Monday, April 26, 2010

Exist Within Absence.

"It's the hurt I hide that fuels the fire inside me.
Will I always feel this way?
So empty, so estranged."
-Ray LaMontagne


Empty is a curious adjective.

Abandoned. Barren. Dead. Desolate. Hollow. Lacking. Void. We've all experienced the stinging soulful penetration that comes with being completely and utterly drained of substance. When you're empty, it is as if each step you take threatens to shatter the thin hollow frame holding what's left of you together. Even the ritualistic act of breathing becomes labored, forced. It's hard to let out even something as simple as air when it seems as if that's all you have left inside of you.
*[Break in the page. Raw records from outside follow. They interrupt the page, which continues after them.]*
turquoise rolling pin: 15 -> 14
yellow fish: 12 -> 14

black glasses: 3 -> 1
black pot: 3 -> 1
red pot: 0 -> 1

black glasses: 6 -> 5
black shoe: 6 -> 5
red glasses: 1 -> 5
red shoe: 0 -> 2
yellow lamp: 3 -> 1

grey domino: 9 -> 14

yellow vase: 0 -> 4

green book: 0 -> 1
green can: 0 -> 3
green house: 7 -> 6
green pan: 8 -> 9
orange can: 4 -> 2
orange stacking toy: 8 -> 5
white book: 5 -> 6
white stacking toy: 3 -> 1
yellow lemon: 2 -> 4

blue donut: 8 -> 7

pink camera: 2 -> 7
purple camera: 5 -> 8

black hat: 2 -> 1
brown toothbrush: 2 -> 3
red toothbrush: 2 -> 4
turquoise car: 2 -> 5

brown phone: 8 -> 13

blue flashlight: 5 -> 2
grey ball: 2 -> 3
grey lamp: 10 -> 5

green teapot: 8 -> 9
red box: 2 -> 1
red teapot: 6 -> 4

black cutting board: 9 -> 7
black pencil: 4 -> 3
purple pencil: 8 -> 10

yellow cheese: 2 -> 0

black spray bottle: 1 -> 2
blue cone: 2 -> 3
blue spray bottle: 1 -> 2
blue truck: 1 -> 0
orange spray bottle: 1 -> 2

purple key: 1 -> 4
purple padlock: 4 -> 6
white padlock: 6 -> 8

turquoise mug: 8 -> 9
But why is the absence of something always a necessary evil? Why not a necessary good for future completeness? It seems wrong for emptiness to be only associated with the hurt that oftentimes comes with it. Vacant. Bare. Blank. Open. Wanting. Such is what emptiness could imply. The act of emptying is to remove, to purge. How can there be room for better things to come if our beings are cluttered with a pretense of complacency.

"We cannot let another person into our hearts or minds unless we empty ourselves. We can truly listen to him or truly hear her only out of emptiness."


To me, emptiness does not always signify fragility. Vulnerablity, maybe. However, not frailness. There is a certain empowerment that comes with it. Nothing to lose and everything to gain.

“Absence doth sharpen love, presence strengthens it; the one brings fuel, the other blows it till it burns clear.”
-William Shakespeare


Like a freshly gessoed canvas free from the burden of built up dust and grime. The colors always seem brighter if splashed on anew, untainted by past streaks of forgotten hues. Empty is full. That's the point that most people miss. Afterall, life itself is a contradiction.

"There was emptiness more profound than the void between the stars, for which there was no here and there and before and after, and yet out of that void the entire plenum of existence sprang forth."


Approach emptiness with the same eagerness one approaches fulfillment. Emptiness embraces much more than mere self pity. Look beyond the absence into the possibility of what is soon to fill it.